Конечно, за это придется платить. Он ведь капиталист и не станет бесплатно передавать свою технологию. Да и нельзя просто воспользоваться его любезностью, выгода должна быть взаимной. Заплатим ему той же монетой, дадим возможность заработать на поставках в СССР какого-то количества своих изделий. Действительно, с его помощью мы кое-что сделали потом в данной сфере, хотя продолжали отставать и по качеству, и в организации производства трикотажных изделий. Во всем том, что привлекает покупателя, создает ему хорошее настроение, превращается в хозяйственную необходимость, украшает человека и его жилье, мы отстаем. А за границей изготовляют все, что только может пригрезиться хозяйке: отличное белье, верхнее платье, то, чем можно убрать стол и постель... Все это делает Буссак, и все - исключительного качества.

Во время осмотра выставки его изделий он сам показывал экспонаты, стремясь, чтобы мы узнали о них более детально. И мы затратили там много времени, о чем не жалею. Я запомнил и раздел, где были выставлены фотографии, рассказывающие о быте его рабочих. У них имелся фабричный дом отдыха, им они пользовались на льготных условиях. Существовали также детские ясли и детские сады для детей его работников, дети выглядели очень привлекательно, одеты нарядно, их дома - в зелени, с отличным оборудованием. И я подумал: "Фабрикант, а создает такие условия для своих рабочих!". Конечно, Буссак и не думал убедить меня, что капитализм тоже заботится о всех рабочих, создавая им такие условия.
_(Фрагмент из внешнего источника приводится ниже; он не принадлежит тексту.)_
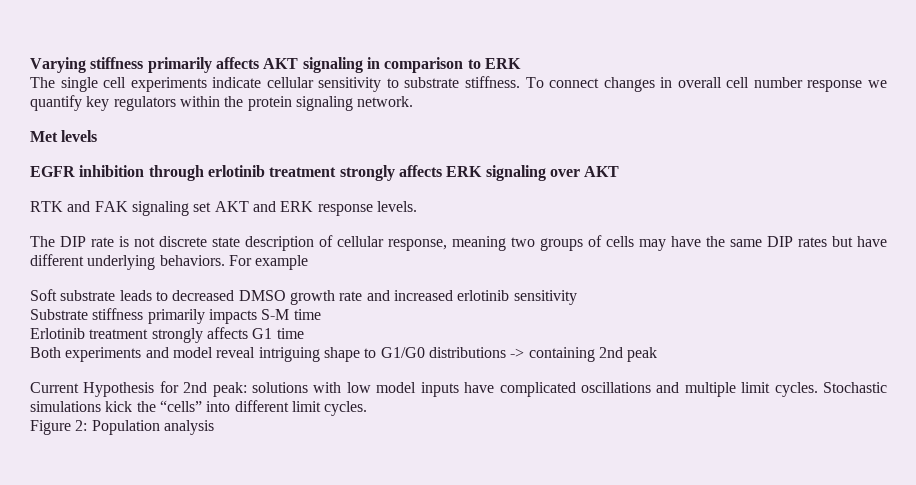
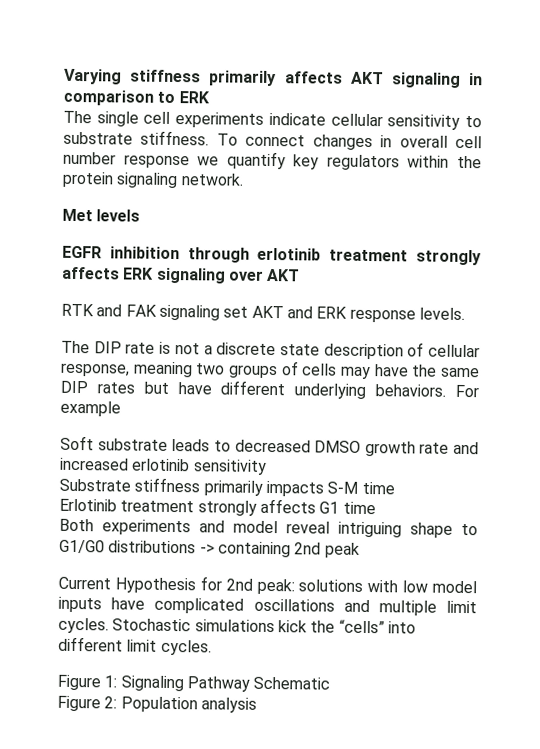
(155, 242) none -> [203,345,213,355] a
(368, 408) none -> [57,674,331,692] // Figure 1: Signaling Pathway Schematic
Он-то знал, сколько внимания и средств уделяем мы организации домов отдыха, санаториев, детских яслей и садов, лечебниц и прочего. Никакой капиталист в мире не сможет соревноваться с нами в этой сфере, чего я не сказал Буссаку, не желая затевать спор о капитализме и социализме. Сей вопрос для меня лично решен очень давно. Но я не думал, что при споре смогу выиграть и из капиталиста сделать коммуниста, поэтому не стал углубляться в проблему. Тем не менее то, что нам показали, можно и изучать, и применять у нас.
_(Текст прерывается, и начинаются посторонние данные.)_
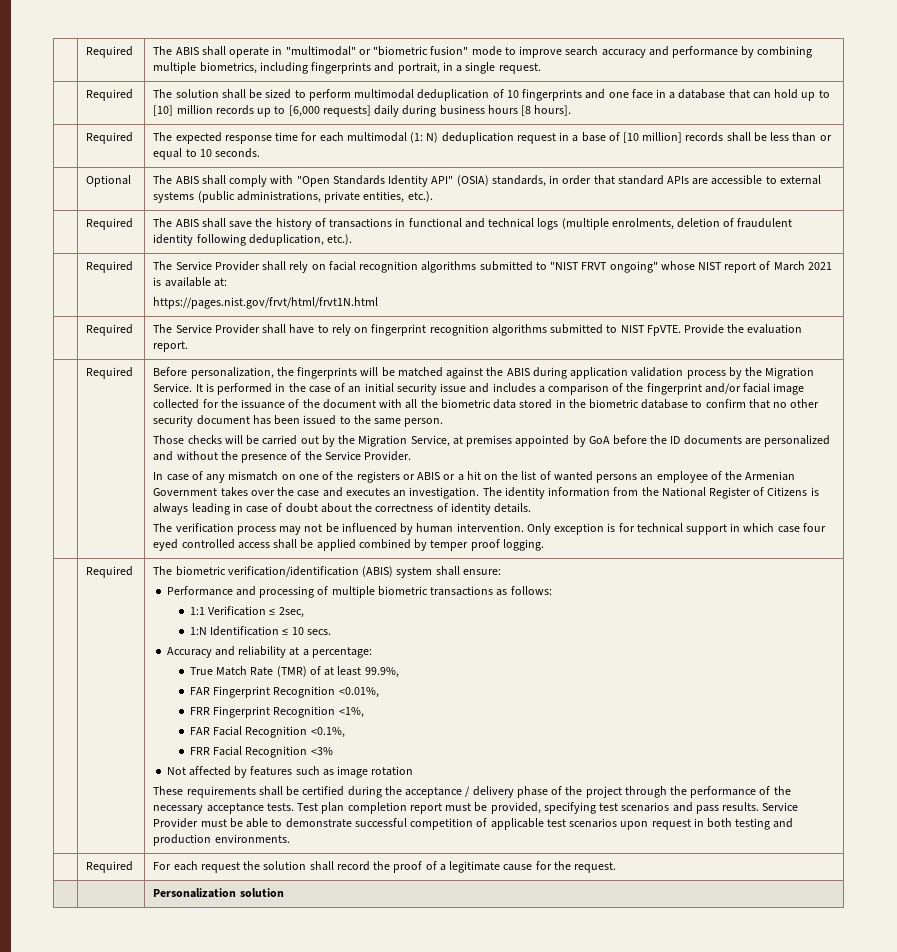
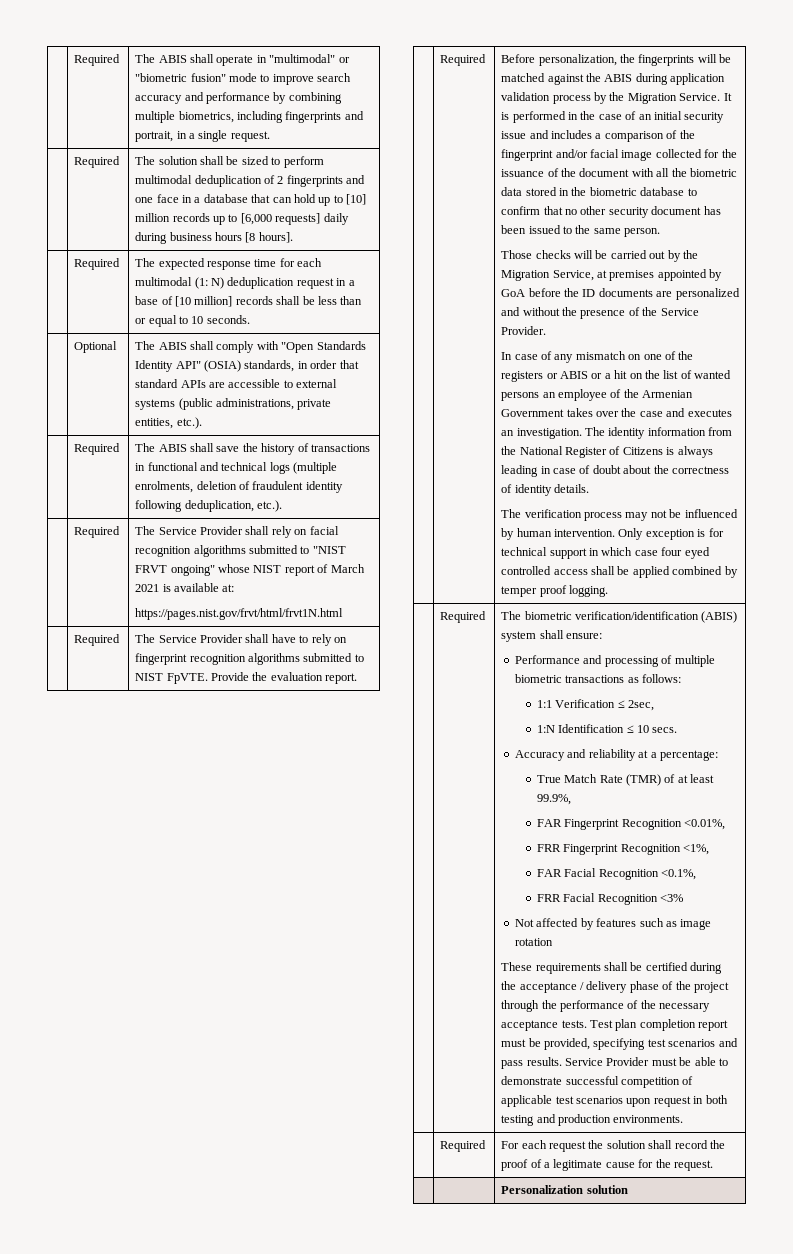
[506,90,519,98] 10 -> [277,176,284,184] 2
С Буссаком я познакомился так: однажды он прислал мне телеграмму с просьбой принять его, указав время, в которое мог бы посетить Советский Союз. Мы через Министерство иностранных дел ответили господину Буссаку, что я буду рад принять его. Он приехал. Наша беседа носила общий характер и затянулась. Но, когда она кончилась, он поблагодарил меня и уехал, не поставив никаких конкретных вопросов, чем я был удивлен. Зачем же он приезжал? Говорили мы только о борьбе за мир и германской проблеме, хотя нашу позицию он в целом знал, мы ее довольно полно излагали в печати. Он, как выяснилось, с большим уважением относился к нашей внешней политике, особенно борьбе за мир. Это привлекало его симпатии и к нашим политическим деятелям, в том числе ко мне. Советская внутренняя политика его не привлекала, внешняя - удовлетворяла. Он издавал газету "Орор"(36), по нашим меркам - самую реакционную. Первой нас не щадила именно эта газета. Получалась странная ситуация: газета, которая издавалась на деньги Буссака, не согласовывала с ним своей политической направленности? То есть не сопрягалась с тем духом, который я уловил в беседах Буссака со мной?
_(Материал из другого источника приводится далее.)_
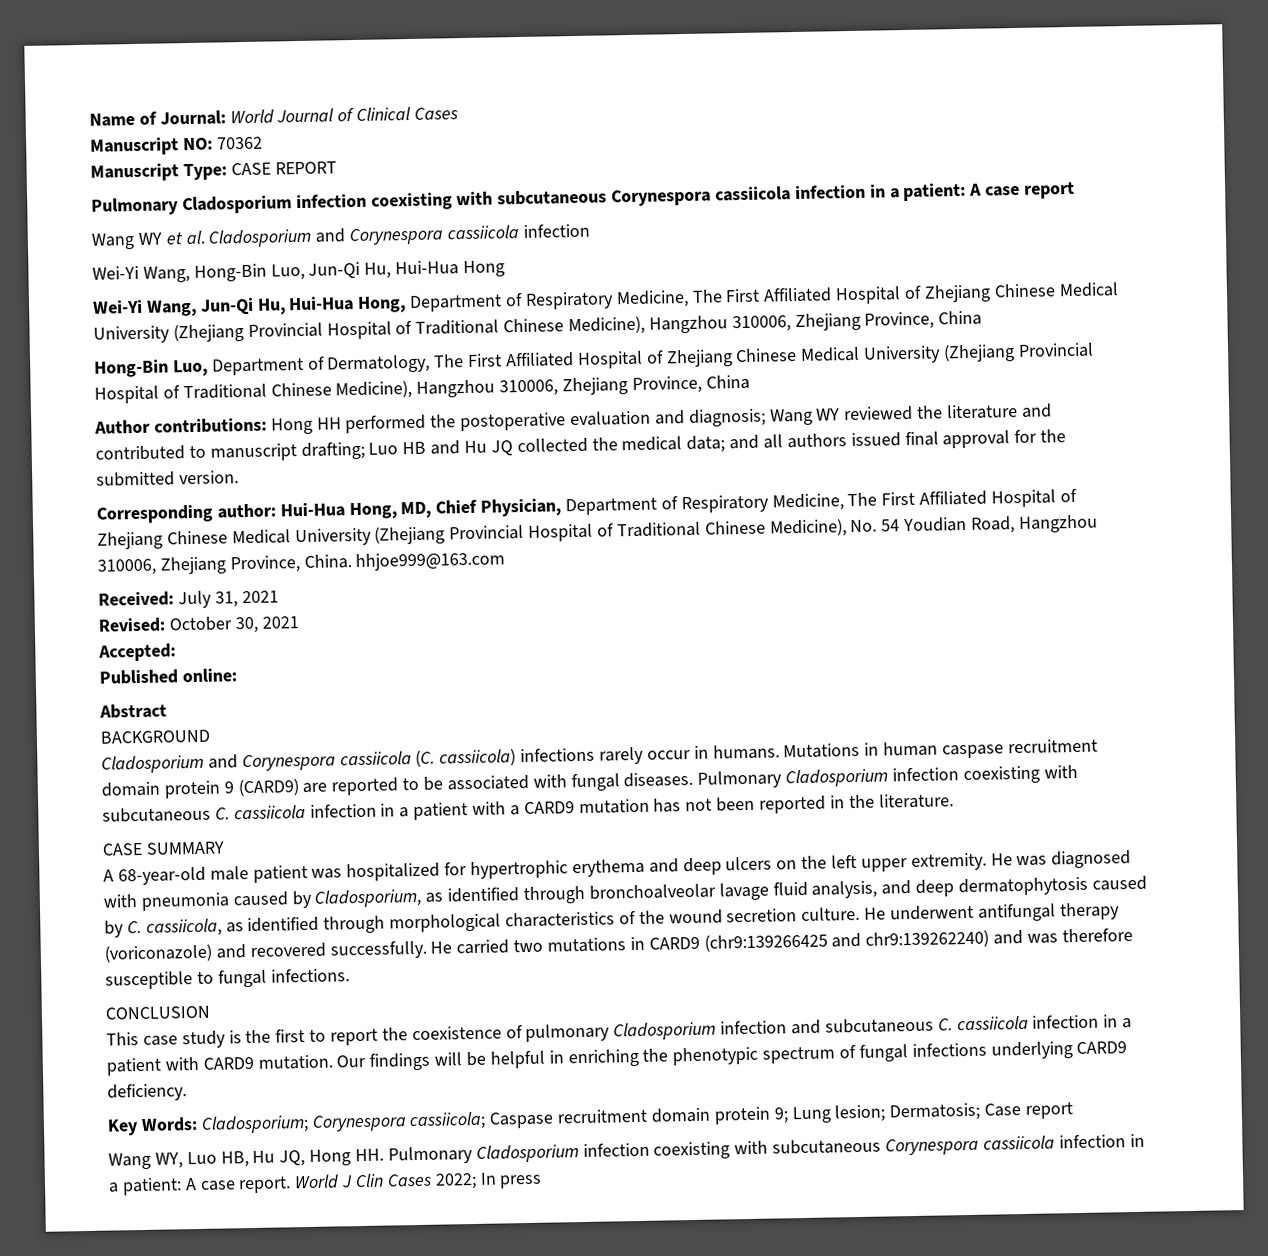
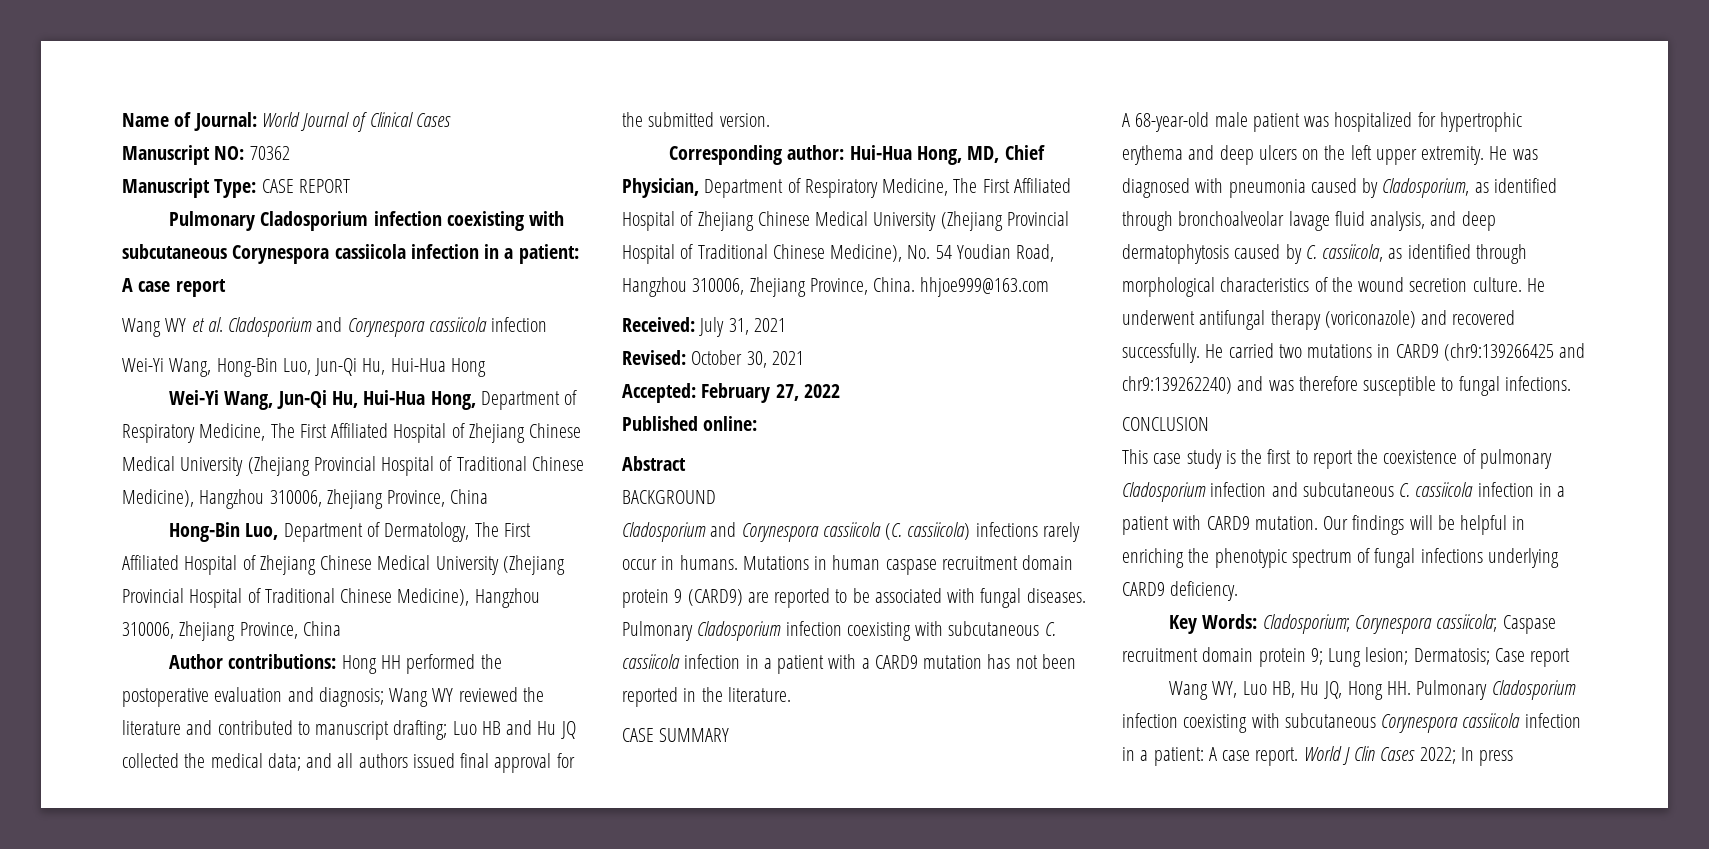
(176, 652) none -> [701,383,840,403] February 27, 2022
Однако и об этом я ему ничего не сказал. Капиталист есть капиталист, лучше всего реально представлять себе интересующие его в первую очередь вопросы. Он совпадал с нами только в аспекте борьбы за мир. А просил о встрече, видимо, желая побеседовать со мной, чтобы сделать вывод о наших дальних намерениях и лично от меня услышать о них, а не основываться на чтении газет и наших речей. Мы расстались тогда с ним по-доброму, и он тут же уехал. Ведь проблема стоимости прилета из Франции в СССР и назад для него не существовала. Он имел тысячи рабочих, которые создавали необходимые ценности для обеспечения любых его поездок. Потом к моему 70-летию он прислал мне несколько бутылок коньяка и кальвадоса из своих подвалов. Последнее вино - очень крепкий напиток на основе яблочного сока. "Посылаю вам несколько бутылок из моих подвалов, - писал он в поздравительном тексте, - тем самым свидетельствую свое уважение и поздравляю вас с 70-летием". Его коньяк 70-летней выдержки я охотно попробовал и попутно вспомнил о своих встречах с этим интересным человеком.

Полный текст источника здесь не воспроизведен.